Désorganisé par la suite, l’Impact a repris vie à la 55e minute quand Michael Salazar y est allé d’une tête arrière à Blerim Dzemaili qui a repris à la volée pour marquer son 7e de la saison et donner une priorité d’un but au Bleu-blanc-noir.

Mais encore une fois, le plaisir n’a pas duré. La défense s’est trouvée engourdie après un coup franc du Minnesota et Christian Ramirez en a profité pour faire 2 à 2 à l’heure de jeu.

Histoire de penaltys

Gonflée à bloc, la salle comble de 20 801 spectateurs a sauté quand l’officiel Ted Unkel a utilisé la révision vidéo pour accorder un tir de pénalité au Bleu-blanc-noir à la suite d’une main de Jérôme Thiesson.

Comme toujours, Nacho s’est amené au point de pénalité et a décoché un tir sur la droite que Bobby Shuttleworh a stoppé, ce qui a eu pour effet d’éteindre un peu l’Impact.

Ce pénalty non converti a ausi immédiatement éteint un Stade Saputo qui surchauffait après le but de Bernier.

On est passé d’un possible score de 2 à 0 à une égalité de 1 à 1 et l’Impact s’en est ressenti et a paru désorganisé par moments, surtout dans les cinq dernières minutes de la première demie, les deux penaltys ayant complètement cassé son rythme.

Ça va être très difficile

On aurait pu entendre une mouche voler dans le vestiaire après cette quatrième défaite consécutive.

«J’ai du mal à vous dire comment ça s’est passé », a concédé Laurent Ciman, la voix éteinte.

Samuel Piette peinait lui aussi à trouver une explication à cette défaite, même si l’équipe a tout tenté pour marquer le but gagnant dans le dernier quart d’heure.

«Des fois ça rentre, des fois ça ne rentre pas. Là, on est dans une séquence où ça ne rentre pas.»

Être réaliste

Avec un recul de cinq points sur la sixième position et seulement six matchs à jouer, dont quatre à l’étranger, l’Impact se retrouve au pied du mont Everest.

«Il faut être réalistes, on sait que ça va être très difficile, a reconnu Piette. Mais si on n’y croit pas, personne ne peut le faire pour nous. Il faut y aller et tout donner.»

«Il reste six matchs, il y a toujours une possibilité mathématique, alors il faut croire à ça. Mais c’est très difficile», a ajouté Patrice Bernier.

Evan Bush y est pour sa part allé d’un appel à la fierté.

«On ne peut pas abandonner, ça n’a pas de sens. Ça revient à chacun d’entre nous. On doit tirer une fierté de ce qu’on fait.»

Des penaltys qui font mal

Ce sont certainement les deux tirs de pénalité rapprochés en première demie, celui raté d’Ignacio Piatti et celui réussi de Kevin Molino, qui ont fait la différence.

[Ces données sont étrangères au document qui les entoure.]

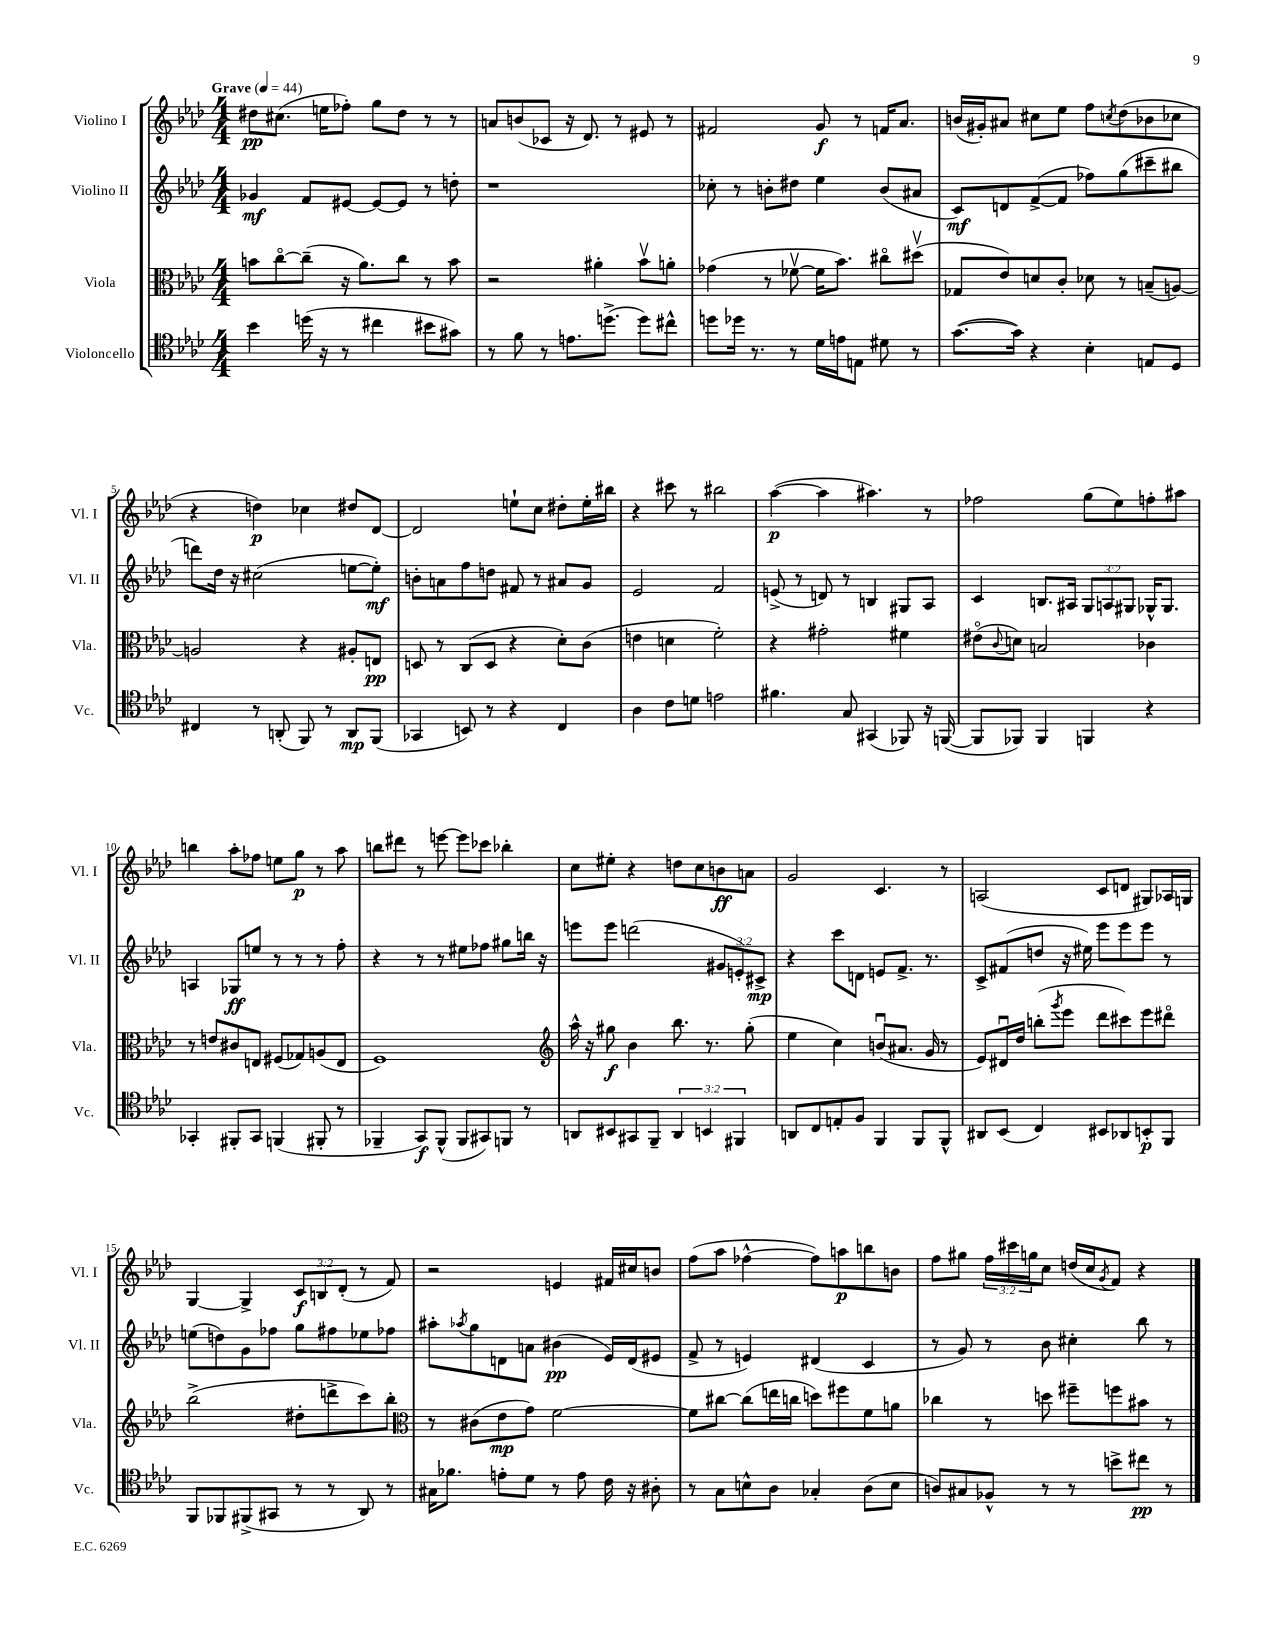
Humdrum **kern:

**kern	**kern	**kern	**kern
*staff4	*staff3	*staff2	*staff1
*clefC4	*clefC3	*clefG2	*clefG2
*k[b-e-a-d-]	*k[b-e-a-d-]	*k[b-e-a-d-]	*k[b-e-a-d-]
*M4/4	*M4/4	*M4/4	*M4/4
*MM44	*MM44	*MM44	*MM44
4b-	8b	4g-	8dd#
.	[8cco	.	(8.cc#
(16dd	(8cc~]	8f	.
16r	.	.	16ee
8r	16r	[8e#	8ff-')
.	8.a-)	.	.
4cc#	.	8e#_	8gg
.	8cc	8e#]	8dd#
8b#	8r	8r	8r
8g#)	8b	8dd'	8r
=	=	=	=
8r	2r	1r	8a
8f	.	.	(8b
8r	.	.	8c-
8.e	.	.	16r
.	.	.	8.d-)
.	4a#'	.	.
(8.dd^	.	.	.
.	.	.	8r
8dd)	8b-v	.	8e#
8cc#^^	8a'	.	8r
=	=	=	=
8dd	(4g-	8cc-'	2f#
16dd-	.	8r	.
8.r	.	.	.
.	8r	8b'	.
8r	[8f-v	8dd#	.
16d-	16f-]	4ee-	8g
16e	8.b-)	.	.
8E	.	.	8r
8d#	8cc#o	(8b	16f
.	.	.	8.a-
8r	(8dd#v	8a#	.
=	=	=	=
([8.g	8G-	8c)	(16b
.	.	.	16g#')
.	8e-)	8d	8a#
16g])	.	.	.
4r	8d	([8f^	8cc#
.	8c'	8f]	8ee-
4B-'	8d-	8ff-)	8ff
.	.	.	8qcc
.	8r	(8gg	(8dd-
8E	(8B~	8ccc#~	8b-
8D-	[8A)	8bb#	8cc-
=	=	=	=
4C#	2A]	8ddd)	4r
.	.	16dd-	.
.	.	16r	.
8r	.	(2cc#	4dd)
(8AA'	.	.	.
8FF)	4r	.	4cc-
8r	.	.	.
8AA	8A#'	[8ee	8dd#
(8FF	8E	8ee'])	[8d-
=	=	=	=
4GG-	8D	8b'	2d-]
.	8r	8a	.
8BB)	(8C	8ff	.
8r	8D	8dd	.
4r	4r	8f#	8ee`
.	.	8r	8cc
4C	8d-')	8a#	8dd#'
.	(8c	8g	16ee'
.	.	.	16bb#
=	=	=	=
4A-	4e	2e-	4r
8c	4d	.	8ccc#
8d	.	.	8r
2e	2f')	2f	2bb#
=	=	=	=
4.f#	4r	(8e^	([4aa-
.	.	8r	.
.	2g#'	8d)	4aa-]
8G	.	8r	.
(4GG#	.	4B	4.aa#)
8FF-)	4f#	8G#	.
16r	.	8A-	8r
([16FF	.	.	.
=	=	=	=
8FF]	(8e#o	4c	2ff-
.	8qqc	.	.
8FF-)	8d)	.	.
4FF-	2B	8.B	.
.	.	16A#	.
4FF	.	12G	(8gg
.	.	12A	.
.	.	.	8ee-)
.	.	12G#	.
4r	4c-	16G-^^	8ff'
.	.	8.G-	.
.	.	.	8aa#
=	=	=	=
4GG-'	8r	4A	4bb
.	8e	.	.
8FF#'	8c#	8G-	8aa-'
8GG-	8E	8ee	8ff-
(4FF	(8F#	8r	8ee
.	8G-)	8r	8gg
8FF#'	(8A	8r	8r
8r	8E	8ff'	8aa-
=	=	=	=
4FF-~	1F)	4r	8bb
.	.	.	8ddd#
8GG)	.	8r	8r
(8FF-^^	.	8r	[8eee
8FF-	.	8ee#	8eee]
8GG#)	.	8ff-	8ccc-
8FF	.	8gg#	4bb-'
8r	.	16bb	.
.	.	16r	.
=	=	=	=
*	*clefG2	*	*
8AA	16aa-^^	8eee	8cc
.	16r	.	.
8BB#	8gg#	8eee	8ee#'
8GG#	4b-	(2ddd	4r
8FF~	.	.	.
6AA	8.bb-	.	8dd
.	.	.	8cc
6BB	.	.	.
.	8.r	.	.
.	.	12g#	8b
6FF#	.	12e')	.
.	(8gg#'	.	8a
.	.	12c#^	.
=	=	=	=
8AA	4ee-	4r	2g
8C	.	.	.
8E'	4cc)	8ccc	.
8F	.	8d	.
4FF	(8bu	8e	4.c
.	8.a#	8.f^	.
8FF	.	.	.
.	16g	8.r	.
8FF^^	8r	.	8r
=	=	=	=
8AA#	8e-)	8c^	(2A
(8BB-	16d#u	(8f#	.
.	16dd-	.	.
4C)	(8bb'	8dd	.
.	8qggg	.	.
.	8eee-	16r	.
.	.	16ee#)	.
8BB#	8ddd-	8eee-	8c
8AA-	8ccc#)	8eee-	8d
8BB'	8eee-	8eee-	8G#)
8FF	8ddd#o	8r	16A-
.	.	.	16G
=	=	=	=
8FF	(2bb-^	(8ee	[4G
8FF-	.	8dd)	.
(8FF#^	.	8g	4G^]
8GG#	.	8ff-	.
8r	8dd#'	8gg	12c
.	.	.	12B
8r	8ddd^	8ff#	.
.	.	.	(12d-'
8AA-)	8ccc)	8ee-	8r
8r	8bb-'	8ff-	8f)
=	=	=	=
*	*clefC3	*	*
16G#	8r	8aa#'	2r
8.f-	.	.	.
.	.	8qaa-	.
.	(8c#	8gg	.
8e'	8e-	8d	.
8d-	8g)	8a	.
8r	[2f	(4b#	4e
8e	.	.	.
16c	.	16e-)	16f#
16r	.	(16d	16cc#
8A#'	.	8e#	8b
=	=	=	=
8r	8f]	8f^	(8ff
8G	[8cc#	8r	8aa-
8B^^	(8cc#]	4e)	[4ff-^^
8A-	16ee	.	.
.	16cc	.	.
4G-'	8dd)	(4d#	8ff-])
.	8ff#	.	8aa
(8A-	8f	4c	8bb
8B	8a	.	8b
=	=	=	=
8A)	4cc-	8r	8ff
8G#	.	8g)	8gg#
8F-^^	8r	8r	24ff
.	.	.	24ccc#
.	.	.	24gg
8r	8dd	8b-	8cc
8r	8ff#~	4cc#'	(16dd
.	.	.	16cc
.	.	.	8qg
8b^	8ff	.	8f)
8cc#	8b#	8bb-	4r
8r	8r	8r	.
==	==	==	==
*-	*-	*-	*-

«On a bien commencé et on aurait pu tuer le match dans les 15 premières minutes, a fait remarquer Bernier. Dès qu’ils ont marqué, on a été anéantis, surtout en première mi-temps. On a été pas mal décousus.»

Et lequel des deux pénaltys a fait le plus mal à l’Impact ?

«C’est une combinaison des deux, croit Piette. Le fait de ne pas marquer, à 2 à 0 après 15 minutes, c’est sûr que ça aurait changé le match, et ils ont égalisé tout de suite après.»